Winter in Antarctica is frigid, persistently dark, violently stormy, and, at least in some years, home to puzzling holes in the sea ice. Known as polynyas, these strange pits “have been this enduring mystery in polar oceanography” since several large ones were first spotted in the 1970s, says Ethan Campbell, a doctoral student in the School of Oceanography at the University of Washington and the author of a new study that offers tantalizing clues about how polynyas form and where they fit in the study of the vast Southern Ocean.
In Antarctica, these craters function as a rest stop for animals like seals who swim under the ice, giving them somewhere to come up for air. However, Campbell says researchers think there’s a lot more to them than that. He and others think the holes—because they’re warm and melt sea ice that holds carbon—also release a significant amount of carbon dioxide into the atmosphere. That makes understanding their role important for climate science.
The researchers used data from three different sources to help them better understand what’s happening with polynyas: satellite footage, sensors strapped to seals (yes, really), and drifting “float robots” that became trapped in a fortunate spot.

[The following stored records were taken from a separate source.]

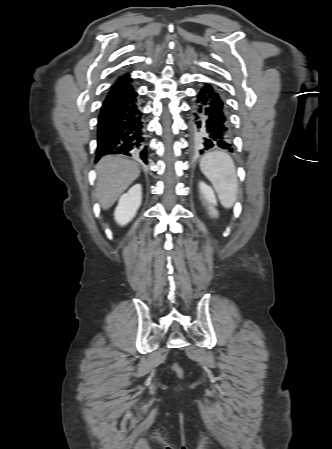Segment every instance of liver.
<instances>
[{
	"instance_id": "6515ba94",
	"label": "liver",
	"mask_w": 332,
	"mask_h": 449,
	"mask_svg": "<svg viewBox=\"0 0 332 449\" xmlns=\"http://www.w3.org/2000/svg\"><path fill=\"white\" fill-rule=\"evenodd\" d=\"M96 198L104 210L113 206L121 194L140 175L137 163L120 156H105L96 165Z\"/></svg>"
}]
</instances>
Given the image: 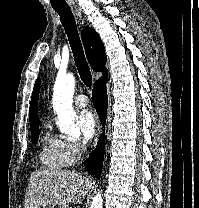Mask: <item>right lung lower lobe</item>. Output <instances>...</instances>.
Here are the masks:
<instances>
[{
  "mask_svg": "<svg viewBox=\"0 0 199 208\" xmlns=\"http://www.w3.org/2000/svg\"><path fill=\"white\" fill-rule=\"evenodd\" d=\"M106 79L96 82L92 92V99L94 107L96 108L99 118L103 125H105L106 113H107V91H106ZM105 151V136L102 135L99 139L98 146L94 152H92L89 158L85 161V168L87 171L95 175L99 179L102 171L103 159Z\"/></svg>",
  "mask_w": 199,
  "mask_h": 208,
  "instance_id": "98d812e1",
  "label": "right lung lower lobe"
}]
</instances>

Automated robotic devices are crucial to understanding these holes. “We cannot go to Antarctica when the polynya opens in winter. Satellites can see that the sea ice opens, but they cannot look at the effect of this opening on the water column,” Céline Heuzé, a University of Gothenburg oceanographer who wasn’t involved in the research but did review the paper before publication, told Popular Science in an email. The robots used in this study are some of the first who can work in the icy waters of Antarctica, allowing researchers to study a place they can’t get to.
Around 200 of the float robots, which travel beneath water and ice, intermittently bobbing to the surface to transmit information, have been released by the Southern Ocean Carbon and Climate Observations and Modeling Project to drift around the ocean and under the ice. In late 2014, two of them entered the Wendell Sea, where the 1970s polynyas opened up, to study the area.
Unexpectedly, two of the floats became trapped on the Maud Rise, an underwater mountain that affects currents, says Campbell. A rotating cylinder of water positioned over the seamounts held the floats in place, he says. Most of the time the floats don’t stay put.
When a large polynya opened up there again in 2016 and again in 2017 the floats were in perfect position to send continuous data about the site. “It was just dumb luck. It was incredible,” says Campbell. “In 2017, two of them actually surfaced inside the polynya, which is a very rare occurrence.”
The team also relied on information gathered from “instrumented seals” with temperature probes glued to their heads (we told you). This kind of data collection, which has been going on for more than a decade, gave the team insight into what normal conditions in that ocean region are like, since no seals found these polynyas or surfaced within them.
Using these two sources of data alongside satellite data, the research team was able to show evidence that deep ocean mixing—when (relatively) warm upper-ocean water and freezing, slow-moving lower-ocean water mix—occurs within them. This is significant, says Campbell, “because the deep ocean is generally a very quiet place where changes happen slowly. Within these polynyas, changes happen a lot quicker.”
“To me, this study raises even more questions than it answers,” writes Heuzé. These queries include understanding why there was a forty-year gap between the development of big polynyas in the Wendell Sea, as well as why small ones instead of large ones developed in 2018, and how all these ice holes affect atmospheric conditions in the region.
Campbell and his team are still working on some of these questions, and what they find may have a huge impact for the future of climate modeling. Currently, he says, many climate models predict polynyas happening more often than they actually are occurring in the ocean. If researchers can better figure out what conditions lead to polynyas, they could be better equipped to predict when one might form next.